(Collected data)

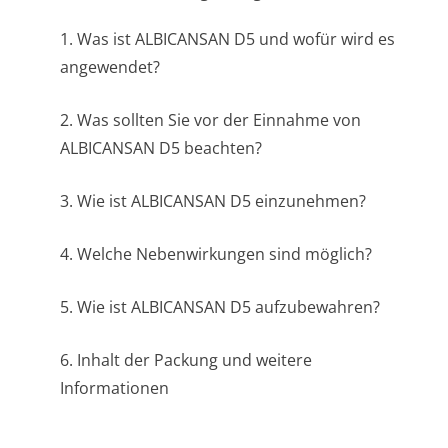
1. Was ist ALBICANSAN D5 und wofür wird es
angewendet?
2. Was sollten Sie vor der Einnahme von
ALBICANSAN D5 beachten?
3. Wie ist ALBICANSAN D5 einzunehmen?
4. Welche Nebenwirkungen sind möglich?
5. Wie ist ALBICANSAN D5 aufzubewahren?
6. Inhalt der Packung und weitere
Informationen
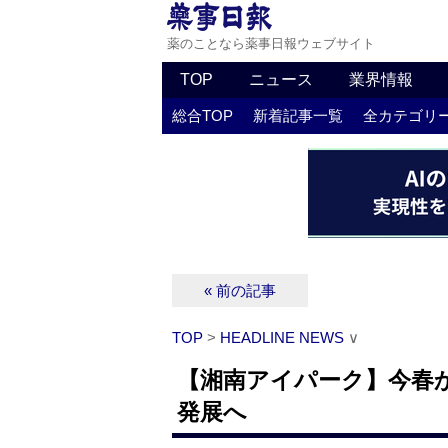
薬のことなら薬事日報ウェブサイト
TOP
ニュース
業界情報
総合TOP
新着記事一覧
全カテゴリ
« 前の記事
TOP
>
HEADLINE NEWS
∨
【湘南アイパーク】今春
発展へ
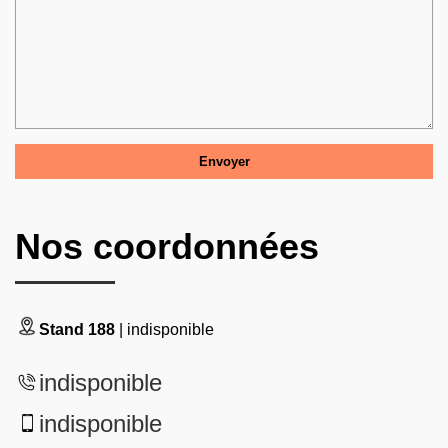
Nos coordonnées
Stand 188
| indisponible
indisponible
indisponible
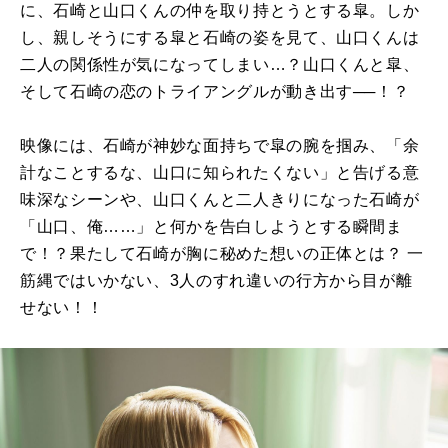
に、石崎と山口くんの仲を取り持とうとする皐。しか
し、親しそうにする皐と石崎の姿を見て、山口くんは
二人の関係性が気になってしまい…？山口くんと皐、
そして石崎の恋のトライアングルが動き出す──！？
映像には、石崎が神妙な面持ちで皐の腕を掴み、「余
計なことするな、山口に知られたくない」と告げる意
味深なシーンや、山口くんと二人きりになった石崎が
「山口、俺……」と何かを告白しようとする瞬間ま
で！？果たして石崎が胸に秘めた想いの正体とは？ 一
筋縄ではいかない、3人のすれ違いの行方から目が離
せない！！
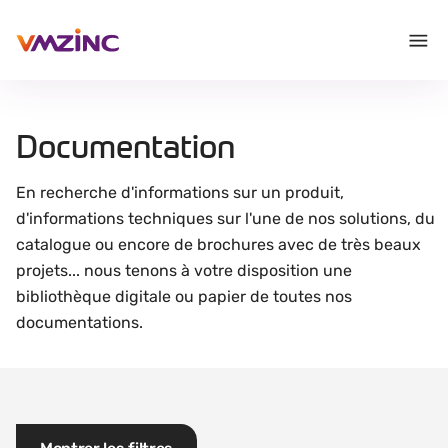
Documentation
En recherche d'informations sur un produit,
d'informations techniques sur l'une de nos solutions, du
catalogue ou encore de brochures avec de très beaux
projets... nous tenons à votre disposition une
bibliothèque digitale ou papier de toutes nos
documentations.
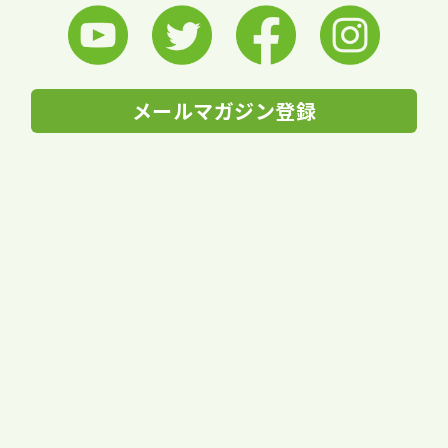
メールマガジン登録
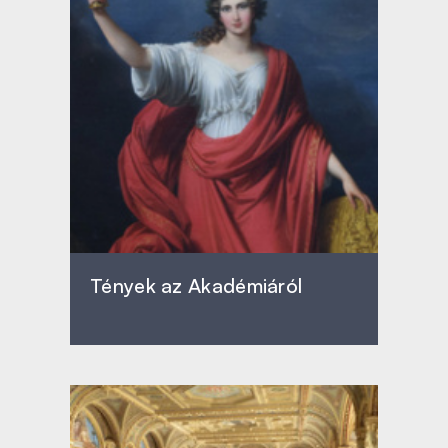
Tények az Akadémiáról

---

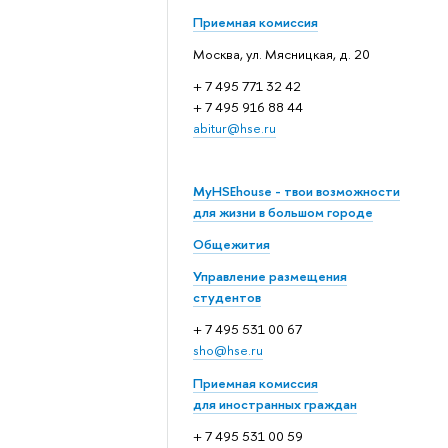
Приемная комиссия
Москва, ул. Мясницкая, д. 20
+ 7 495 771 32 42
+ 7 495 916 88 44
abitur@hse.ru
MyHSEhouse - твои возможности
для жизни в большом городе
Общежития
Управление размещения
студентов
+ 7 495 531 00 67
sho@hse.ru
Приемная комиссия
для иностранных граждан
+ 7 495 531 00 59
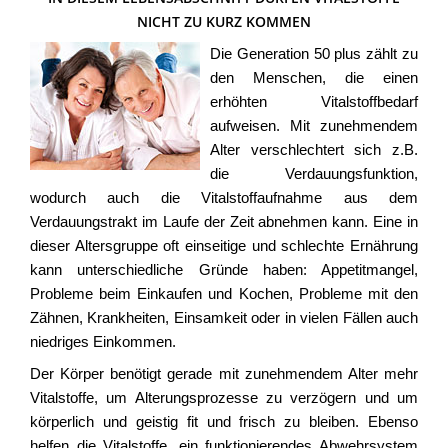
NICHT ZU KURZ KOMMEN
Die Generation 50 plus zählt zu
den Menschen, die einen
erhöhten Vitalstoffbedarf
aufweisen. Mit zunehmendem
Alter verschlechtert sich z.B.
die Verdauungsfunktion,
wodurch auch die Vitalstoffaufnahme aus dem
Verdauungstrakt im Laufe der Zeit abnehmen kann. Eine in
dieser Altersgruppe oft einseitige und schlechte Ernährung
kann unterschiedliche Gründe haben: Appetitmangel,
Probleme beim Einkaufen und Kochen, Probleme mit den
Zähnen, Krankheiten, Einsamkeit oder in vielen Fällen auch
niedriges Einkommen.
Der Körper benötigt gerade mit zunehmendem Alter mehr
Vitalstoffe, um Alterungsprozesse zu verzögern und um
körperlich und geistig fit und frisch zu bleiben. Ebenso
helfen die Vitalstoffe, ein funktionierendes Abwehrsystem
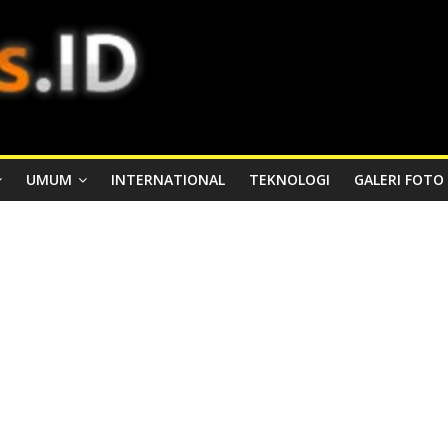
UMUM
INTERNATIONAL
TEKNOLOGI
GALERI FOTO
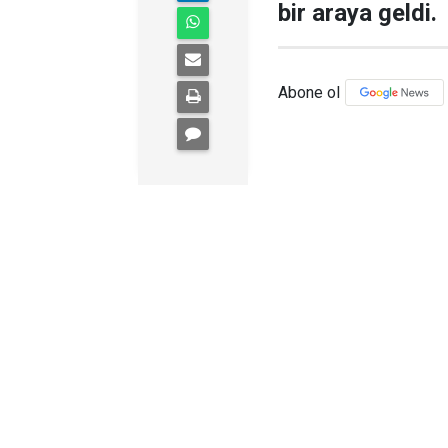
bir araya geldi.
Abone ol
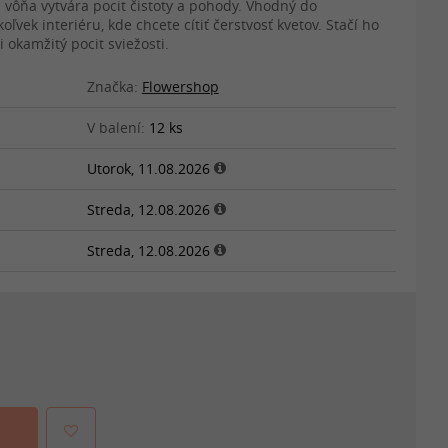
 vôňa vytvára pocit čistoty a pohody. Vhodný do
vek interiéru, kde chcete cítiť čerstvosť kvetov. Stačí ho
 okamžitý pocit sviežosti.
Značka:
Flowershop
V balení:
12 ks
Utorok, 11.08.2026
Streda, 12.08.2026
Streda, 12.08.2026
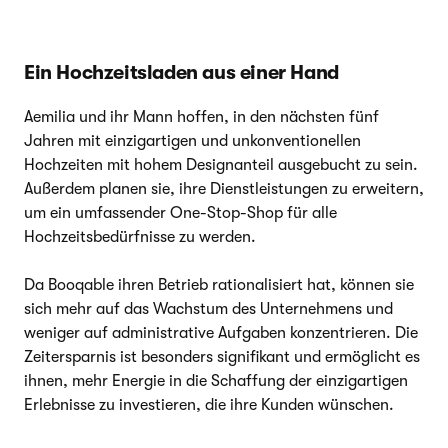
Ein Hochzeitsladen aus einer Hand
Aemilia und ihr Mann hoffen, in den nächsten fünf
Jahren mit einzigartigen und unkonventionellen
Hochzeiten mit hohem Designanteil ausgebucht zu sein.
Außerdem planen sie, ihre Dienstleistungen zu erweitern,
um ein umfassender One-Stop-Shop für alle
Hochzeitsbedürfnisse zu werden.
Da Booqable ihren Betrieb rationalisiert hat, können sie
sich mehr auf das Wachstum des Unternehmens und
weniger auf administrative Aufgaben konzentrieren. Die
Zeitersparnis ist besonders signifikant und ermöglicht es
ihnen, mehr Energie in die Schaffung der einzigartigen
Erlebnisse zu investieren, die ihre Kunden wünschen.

▸ **Your assignment**
Write out word for word the lines above that run from the one with "に、石崎と山口くんの仲を取り持とうとする皐。しか" to the one with "Tények az Akadémiáról". Include both end lines; exclude the images.

▸ **Response below**
に、石崎と山口くんの仲を取り持とうとする皐。しか
し、親しそうにする皐と石崎の姿を見て、山口くんは
二人の関係性が気になってしまい…？山口くんと皐、
そして石崎の恋のトライアングルが動き出す──！？
映像には、石崎が神妙な面持ちで皐の腕を掴み、「余
計なことするな、山口に知られたくない」と告げる意
味深なシーンや、山口くんと二人きりになった石崎が
「山口、俺……」と何かを告白しようとする瞬間ま
で！？果たして石崎が胸に秘めた想いの正体とは？ 一
筋縄ではいかない、3人のすれ違いの行方から目が離
せない！！
Documentation
En recherche d'informations sur un produit,
d'informations techniques sur l'une de nos solutions, du
catalogue ou encore de brochures avec de très beaux
projets... nous tenons à votre disposition une
bibliothèque digitale ou papier de toutes nos
documentations.
メールマガジン登録
Tények az Akadémiáról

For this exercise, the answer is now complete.